I was also looking at the melody, but you are right: the vocal enters on an F with the band still on a D5 (the Dsus2 comes a little earlier).

symbolipoint said:
That is why I, if not other listeners, think they/we hear a D minor. Stevie at least supplies this in the singing.
Yes, in particular there is the repeated F-E-D (did she ma-ke you cry, make you break down) over the ascending chromatic Bb-G/B-C backing, your mind is resolving into D minor, but the music is just the D and A perfect fifth!
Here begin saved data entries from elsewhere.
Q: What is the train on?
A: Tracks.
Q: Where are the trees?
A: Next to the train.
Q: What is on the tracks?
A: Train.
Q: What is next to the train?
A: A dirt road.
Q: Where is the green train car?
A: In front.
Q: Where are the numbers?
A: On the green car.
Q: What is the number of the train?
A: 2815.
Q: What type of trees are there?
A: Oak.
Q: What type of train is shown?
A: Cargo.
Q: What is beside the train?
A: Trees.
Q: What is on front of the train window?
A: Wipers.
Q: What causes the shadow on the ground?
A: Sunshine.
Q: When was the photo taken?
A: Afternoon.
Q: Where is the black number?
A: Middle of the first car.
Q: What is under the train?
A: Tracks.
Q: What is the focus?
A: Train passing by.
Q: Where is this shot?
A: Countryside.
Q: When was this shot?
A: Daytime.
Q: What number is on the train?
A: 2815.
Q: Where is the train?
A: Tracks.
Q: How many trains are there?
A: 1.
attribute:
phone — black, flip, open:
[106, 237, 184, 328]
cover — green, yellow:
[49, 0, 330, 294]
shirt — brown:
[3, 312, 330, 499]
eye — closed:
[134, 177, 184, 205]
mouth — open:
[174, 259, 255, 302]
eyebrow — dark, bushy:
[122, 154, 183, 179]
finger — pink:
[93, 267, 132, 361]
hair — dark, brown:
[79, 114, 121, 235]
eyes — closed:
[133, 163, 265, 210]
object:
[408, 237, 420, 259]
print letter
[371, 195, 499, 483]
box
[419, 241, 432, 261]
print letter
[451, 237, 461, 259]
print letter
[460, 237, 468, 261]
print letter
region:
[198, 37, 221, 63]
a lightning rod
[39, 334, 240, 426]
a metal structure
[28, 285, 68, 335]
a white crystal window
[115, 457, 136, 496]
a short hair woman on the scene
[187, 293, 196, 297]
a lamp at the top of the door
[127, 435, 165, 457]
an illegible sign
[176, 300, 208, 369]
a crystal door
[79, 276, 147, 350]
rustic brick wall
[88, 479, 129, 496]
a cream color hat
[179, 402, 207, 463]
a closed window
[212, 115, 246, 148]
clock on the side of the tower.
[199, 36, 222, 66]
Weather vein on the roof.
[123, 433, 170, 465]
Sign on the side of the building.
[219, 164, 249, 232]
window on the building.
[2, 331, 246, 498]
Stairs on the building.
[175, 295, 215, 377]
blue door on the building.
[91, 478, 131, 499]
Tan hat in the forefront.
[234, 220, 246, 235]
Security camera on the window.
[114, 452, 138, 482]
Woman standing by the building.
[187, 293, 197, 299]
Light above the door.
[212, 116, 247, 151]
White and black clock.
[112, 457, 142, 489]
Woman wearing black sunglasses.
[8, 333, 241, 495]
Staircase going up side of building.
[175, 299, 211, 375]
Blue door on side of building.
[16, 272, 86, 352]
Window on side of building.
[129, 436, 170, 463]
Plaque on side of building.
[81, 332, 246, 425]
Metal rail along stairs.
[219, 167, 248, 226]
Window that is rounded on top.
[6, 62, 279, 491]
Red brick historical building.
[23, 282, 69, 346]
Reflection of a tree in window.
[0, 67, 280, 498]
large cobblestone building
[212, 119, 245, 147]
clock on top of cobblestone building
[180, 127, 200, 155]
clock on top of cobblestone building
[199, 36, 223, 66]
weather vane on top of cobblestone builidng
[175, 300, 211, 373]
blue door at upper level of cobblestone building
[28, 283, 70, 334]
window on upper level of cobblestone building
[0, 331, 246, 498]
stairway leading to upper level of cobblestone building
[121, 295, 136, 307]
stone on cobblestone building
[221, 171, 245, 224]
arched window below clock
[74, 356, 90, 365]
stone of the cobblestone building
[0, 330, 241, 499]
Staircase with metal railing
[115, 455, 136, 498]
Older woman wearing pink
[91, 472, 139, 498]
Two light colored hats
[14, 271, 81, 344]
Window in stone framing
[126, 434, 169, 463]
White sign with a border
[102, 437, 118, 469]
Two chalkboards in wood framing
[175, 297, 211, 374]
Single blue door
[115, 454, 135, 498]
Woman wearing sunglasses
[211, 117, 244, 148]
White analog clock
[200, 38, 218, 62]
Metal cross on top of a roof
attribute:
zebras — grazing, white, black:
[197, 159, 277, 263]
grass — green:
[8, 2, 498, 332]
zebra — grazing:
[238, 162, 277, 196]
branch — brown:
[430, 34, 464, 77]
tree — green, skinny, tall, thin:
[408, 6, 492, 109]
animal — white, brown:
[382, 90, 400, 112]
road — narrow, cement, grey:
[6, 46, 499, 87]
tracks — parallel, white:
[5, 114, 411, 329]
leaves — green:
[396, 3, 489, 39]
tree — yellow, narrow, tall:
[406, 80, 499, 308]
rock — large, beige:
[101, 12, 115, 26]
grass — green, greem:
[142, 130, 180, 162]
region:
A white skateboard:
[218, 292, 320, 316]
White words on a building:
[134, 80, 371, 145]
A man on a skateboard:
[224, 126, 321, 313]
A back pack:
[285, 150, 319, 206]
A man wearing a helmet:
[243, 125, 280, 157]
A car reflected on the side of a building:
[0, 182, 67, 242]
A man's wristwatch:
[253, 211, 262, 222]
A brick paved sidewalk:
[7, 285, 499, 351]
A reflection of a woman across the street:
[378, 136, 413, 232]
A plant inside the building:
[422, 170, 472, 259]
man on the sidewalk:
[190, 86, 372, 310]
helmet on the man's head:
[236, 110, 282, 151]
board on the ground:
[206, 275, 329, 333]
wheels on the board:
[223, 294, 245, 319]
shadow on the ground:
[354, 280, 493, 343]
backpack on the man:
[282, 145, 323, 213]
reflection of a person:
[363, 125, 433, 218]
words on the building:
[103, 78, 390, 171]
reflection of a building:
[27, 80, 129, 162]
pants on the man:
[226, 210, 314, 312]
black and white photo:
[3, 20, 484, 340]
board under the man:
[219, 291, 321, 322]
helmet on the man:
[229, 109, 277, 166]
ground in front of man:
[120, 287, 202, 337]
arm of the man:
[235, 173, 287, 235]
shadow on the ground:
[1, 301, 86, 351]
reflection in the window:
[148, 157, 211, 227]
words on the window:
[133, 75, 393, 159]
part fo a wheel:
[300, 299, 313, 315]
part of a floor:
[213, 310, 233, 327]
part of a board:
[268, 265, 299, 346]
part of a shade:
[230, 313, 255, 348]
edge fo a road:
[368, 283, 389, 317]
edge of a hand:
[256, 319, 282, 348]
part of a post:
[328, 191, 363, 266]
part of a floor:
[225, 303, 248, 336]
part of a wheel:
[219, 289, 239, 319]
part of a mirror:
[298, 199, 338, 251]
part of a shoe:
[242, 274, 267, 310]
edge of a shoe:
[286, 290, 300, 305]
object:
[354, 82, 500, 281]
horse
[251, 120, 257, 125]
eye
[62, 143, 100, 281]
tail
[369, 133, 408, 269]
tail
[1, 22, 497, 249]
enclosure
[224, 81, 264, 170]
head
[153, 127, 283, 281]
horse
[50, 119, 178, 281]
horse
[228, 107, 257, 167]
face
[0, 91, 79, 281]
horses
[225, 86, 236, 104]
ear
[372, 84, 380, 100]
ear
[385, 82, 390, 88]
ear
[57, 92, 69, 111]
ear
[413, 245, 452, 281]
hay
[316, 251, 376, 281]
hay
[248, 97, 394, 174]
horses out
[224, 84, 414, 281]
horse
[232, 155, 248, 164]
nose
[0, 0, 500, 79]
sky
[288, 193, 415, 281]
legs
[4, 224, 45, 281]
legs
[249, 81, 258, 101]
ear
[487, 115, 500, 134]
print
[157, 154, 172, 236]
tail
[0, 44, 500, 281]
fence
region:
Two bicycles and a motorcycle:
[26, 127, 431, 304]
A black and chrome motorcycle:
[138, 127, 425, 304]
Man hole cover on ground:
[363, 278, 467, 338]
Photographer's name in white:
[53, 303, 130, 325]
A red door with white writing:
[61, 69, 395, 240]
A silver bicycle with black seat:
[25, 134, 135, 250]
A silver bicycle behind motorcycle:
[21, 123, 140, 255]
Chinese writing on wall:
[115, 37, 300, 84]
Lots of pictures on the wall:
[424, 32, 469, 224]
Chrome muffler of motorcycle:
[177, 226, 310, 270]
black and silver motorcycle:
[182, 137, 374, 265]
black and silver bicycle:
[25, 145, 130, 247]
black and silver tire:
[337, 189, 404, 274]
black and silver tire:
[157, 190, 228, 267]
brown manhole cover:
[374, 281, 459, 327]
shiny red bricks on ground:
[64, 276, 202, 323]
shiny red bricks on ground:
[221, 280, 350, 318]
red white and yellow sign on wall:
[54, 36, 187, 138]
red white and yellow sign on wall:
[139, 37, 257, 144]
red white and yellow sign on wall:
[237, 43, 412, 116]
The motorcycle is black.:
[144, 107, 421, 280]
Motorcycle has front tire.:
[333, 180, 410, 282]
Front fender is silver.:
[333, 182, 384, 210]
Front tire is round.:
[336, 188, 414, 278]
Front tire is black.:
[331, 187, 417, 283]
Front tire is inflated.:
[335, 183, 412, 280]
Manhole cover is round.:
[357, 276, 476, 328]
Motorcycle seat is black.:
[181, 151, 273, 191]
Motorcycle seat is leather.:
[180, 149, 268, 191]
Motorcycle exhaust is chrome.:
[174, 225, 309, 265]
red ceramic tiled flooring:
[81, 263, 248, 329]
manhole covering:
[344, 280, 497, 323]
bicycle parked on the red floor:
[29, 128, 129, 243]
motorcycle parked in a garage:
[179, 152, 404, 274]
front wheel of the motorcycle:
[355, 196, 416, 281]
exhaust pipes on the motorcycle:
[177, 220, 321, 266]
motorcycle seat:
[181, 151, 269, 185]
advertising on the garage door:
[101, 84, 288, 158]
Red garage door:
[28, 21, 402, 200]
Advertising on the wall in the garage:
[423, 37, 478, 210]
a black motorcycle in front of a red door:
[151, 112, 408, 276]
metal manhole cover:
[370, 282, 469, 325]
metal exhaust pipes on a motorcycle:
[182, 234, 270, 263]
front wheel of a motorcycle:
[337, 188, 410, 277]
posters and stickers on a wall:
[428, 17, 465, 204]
This clearly evolved in the studio - there's a demo on You Tube which has more audible minor thirds (and also a weird bridge into an outro which really doesn't fit).
 
  • #27
pbuk said:
This clearly evolved in the studio - there's a demo on You Tube which has more audible minor thirds (and also a weird bridge into an outro which really doesn't fit).
I believe I never found that one. (the "demo" you describe)
 
  • #28
I was thinking hey that drone chord could outright be Dmaj without messing anything up, and sho'nuff.
 
  • #29
hmmm27 said:
I was thinking hey that drone chord could outright be Dmaj without messing anything up, and sho'nuff.
Upon listening to that one, I believe you're right!